There could be a lot of names in the event namespace, and the statement using namespace event gives you access to all of them. Sometimes, it is better to use particular names, e.g.:

using namespace event::is_whitespace;   // provide unqualified access to just the
                                        // is_whitespace name from event

if (is_whitespace(s)) {                 // calls is_whitespace in event namespace
   // ...
}

if (render::is_whitespace(s)) {         // calls is_whitespace in render namespace
   // ...
}

Note that you cannot use the same name from different namespaces, e.g.:

using namespace event::is_whitespace;

using namespace render::is_whitespace;  // compiler error: is_whitespace already used

A rule of thumb that some programmers like to follow is to never use using statements. The reason is that by always including the namespace name, it ultimately the code clearer and easier to understand. Someone reading the code never has to wonder which function is being used.

Our textbook also mentions unnamed namespaces and a subtlety using unqualified using statements, but we will not cover those here.

A Note on Variable Naming: Hungarian Notation

The idea of giving variables names that describe their type is sometimes called Hungarian notation. It was used in the 1980s (and beyond) at Microsoft as a coding standard. Essentially, Hungarian notation is a standardized way of including type-information in a variable’s name, e.g.:

bBusy           // b means boolean
chInitial       // ch means char
dwBuff_size     // dw means double word
dbPi            // db means double
rgStudents      // rg means array (range)
fnClose         // fn means function name

The nice thing about this notation is that you know a variable’s just by looking at it.

However, it has a few problems. The names can be confusing and hard to remember. If a variable/function changes it’s type, then the programmer must remember to change the name as well. Some variables can hold values of more than one type, e.g. in object-oriented programming an object of type Window is also be of type Box if the Window class inherits from the Box class.

Because of these sorts of problems, Hungarian notation is no longer a popular way of naming variables, and is generally discouraged.

So how should you choose names? In general, choosing good names for variables, functions, methods, classes, etc. can be tricky. It takes experience to make good choices.

Here are a few rules of thumb to keep in mind for variables (similar considerations apply for functions, classes, files, etc.):

  • Variable names should be self-descriptive, e.g. a programmer who didn’t write the program should be able to make a reasonable guess about the purpose of a variable from looking at the name alone.

  • Variable name length can be tricky:

    • Longer names are good when a variable needs a name that is very self-descriptive.

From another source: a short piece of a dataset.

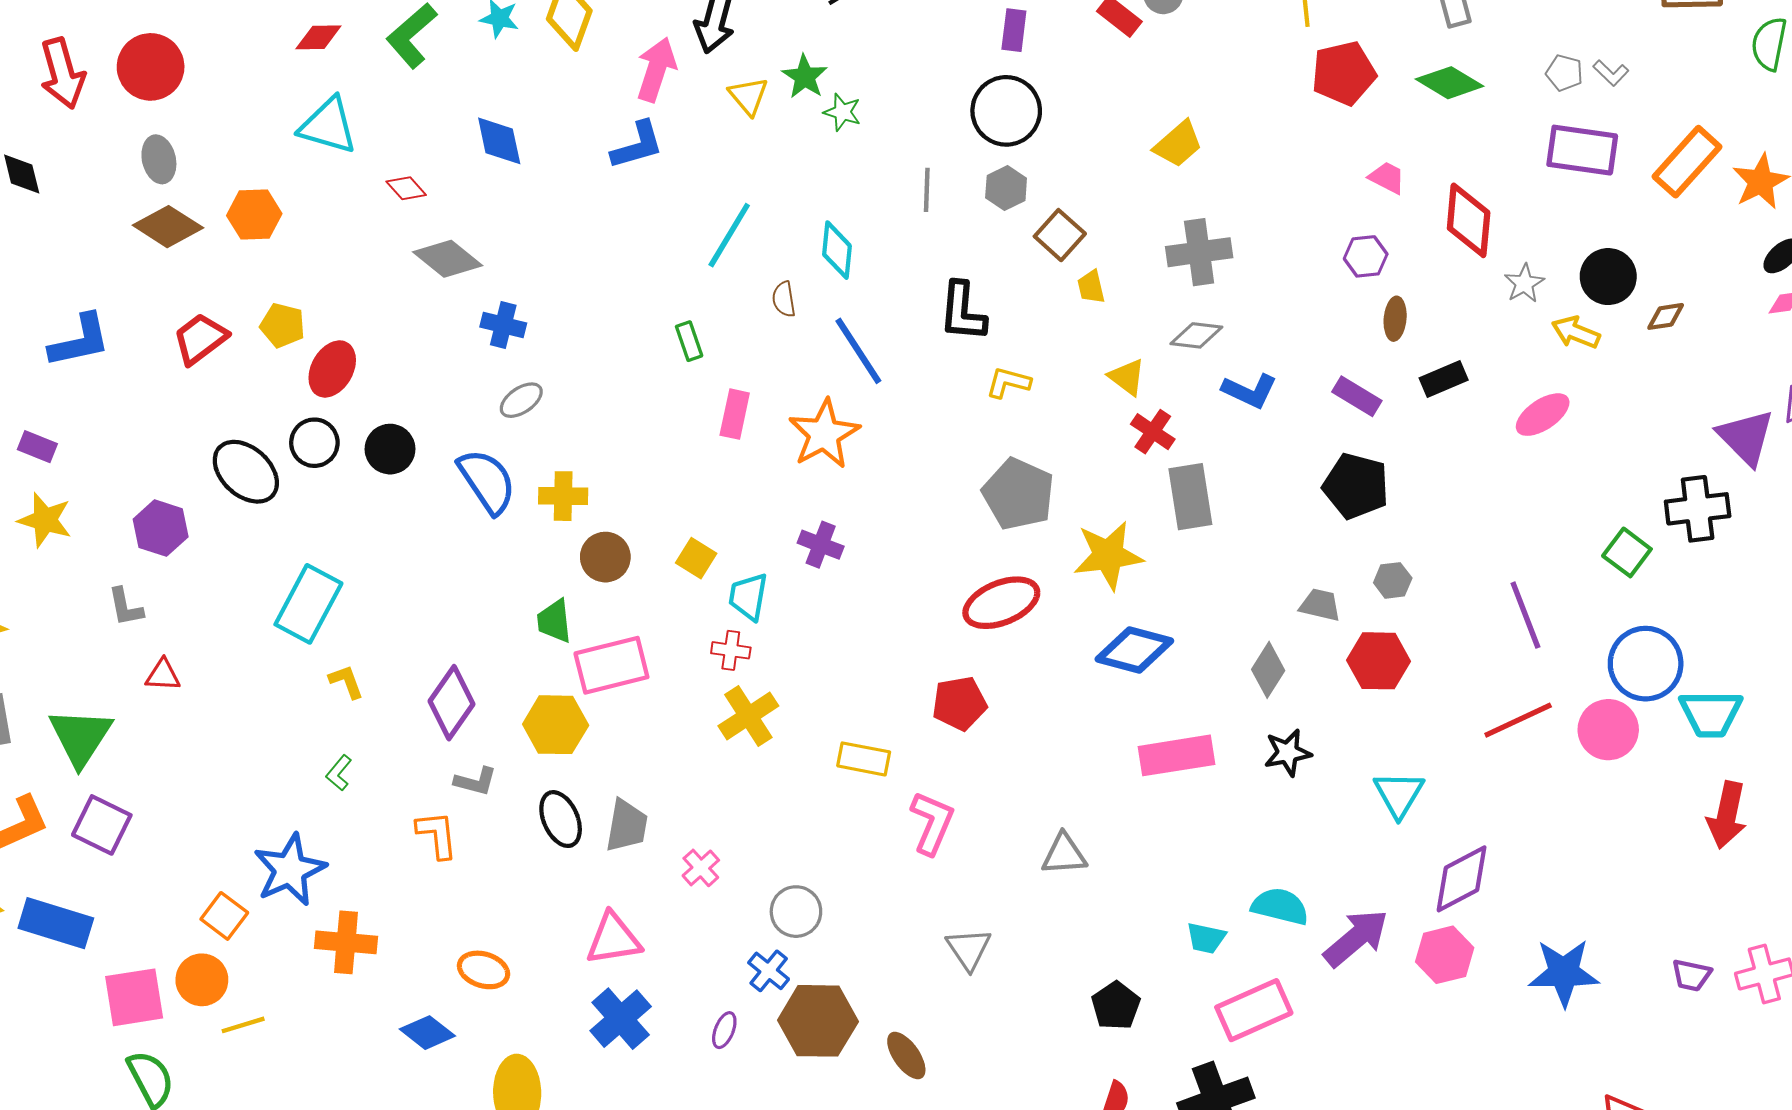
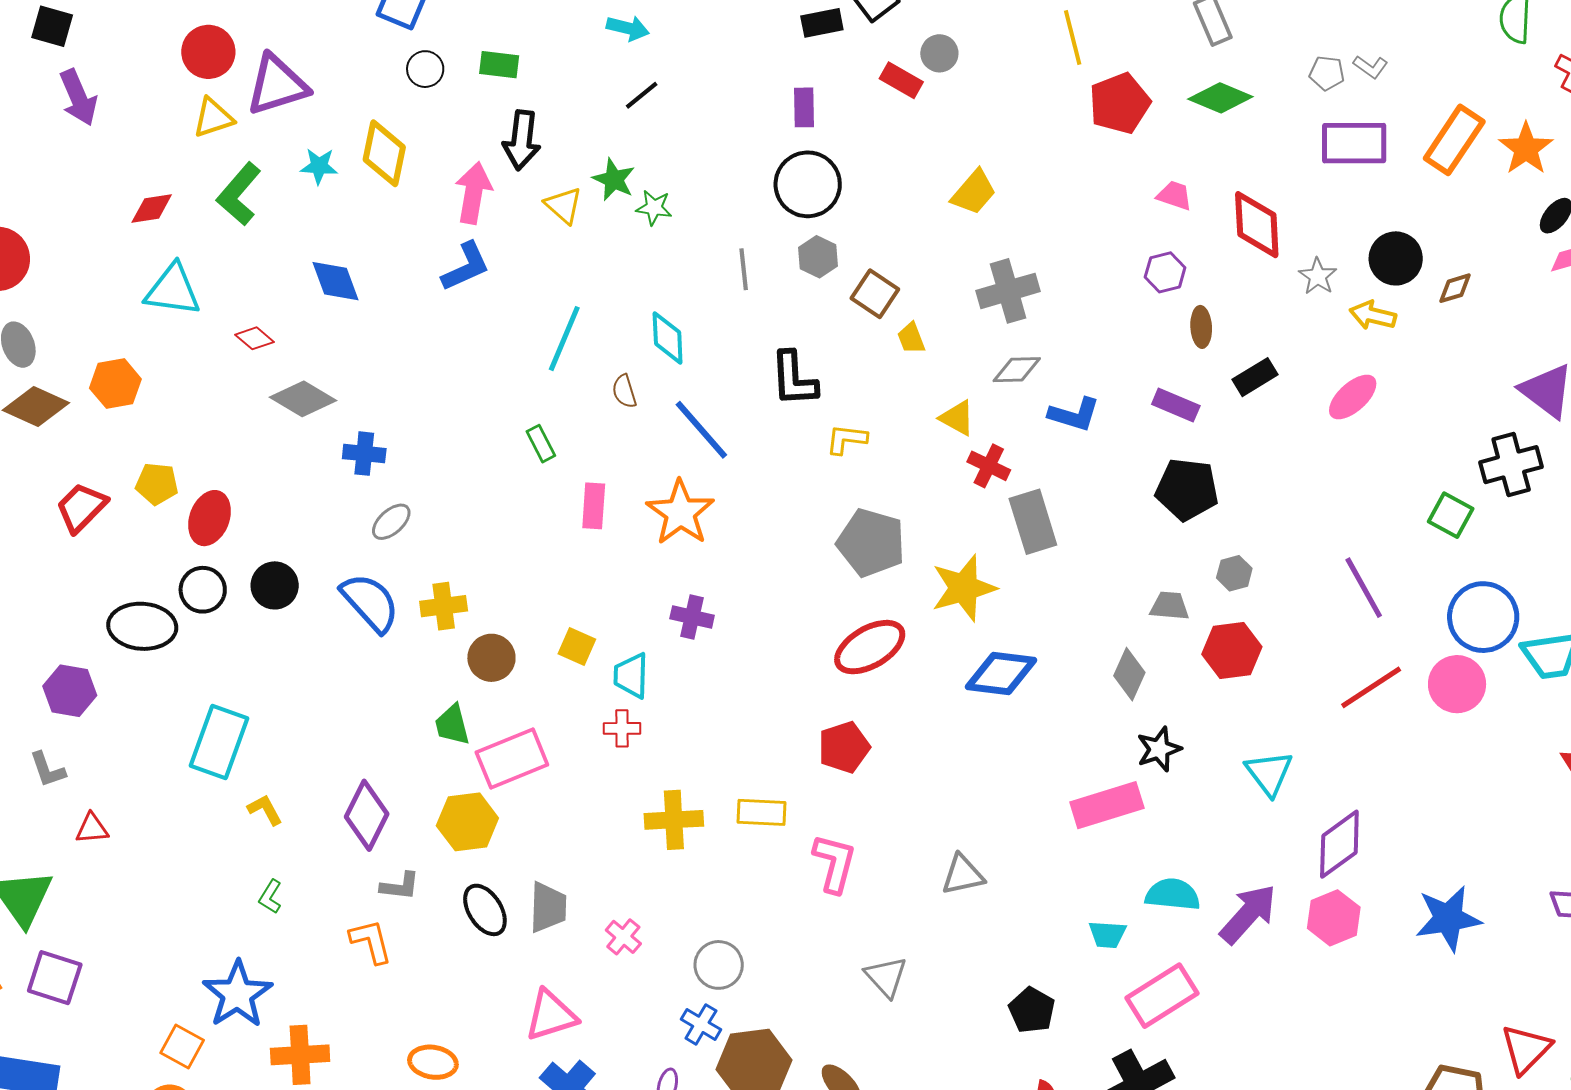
black ellipse: (246, 472) -> (142, 626), turned -30
yellow cross: (748, 716) -> (674, 820), moved, turned 38
pink rectangle: (1177, 755) -> (1107, 805), moved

    • Shorter names are good when you must use the same variable many times in some code. Longer names can make the code harder to format and read. Compare:

      n*n + 5*n - 1
      
      num_opened_files * num_opened_files + 5 * num_opened_files - 1
      

      num_opened_files is more descriptive than n, but it is so long that it obscures the structure of the expression.

  • Use standard variable names. For example, i and j are often the variables used as a loop index, and x and y are standard names for for 2-dimensional coordinates.

  • Use a consistent style for separating the parts of a name. For example, you could use _ characters, e.g. base_work_rate. Or instead you could use capitalization, e.g. baseWorkRate.

    Different programmers have different preferences. It’s usually best to be consistent: pick one style and stick with it.

  • Some programming languages give special meanings to certain kinds of names. For example, in the Go programming language, a capitalized name means the name is public, and can be accessed by code outside the current package. In the Haskell language, capitalized names refer to types, while lowercase names refer to variables/functions.

    C++ has a few rules for variable names, e.g.:

    • A C++ variable name can’t contain certain symbols, such as ' ', ',', '.', etc.
    • A C++ variable name cannot start with a digit.
    • A C++ variable name can’t be the same as a keyword, e.g. you can’t use if or while as variable name.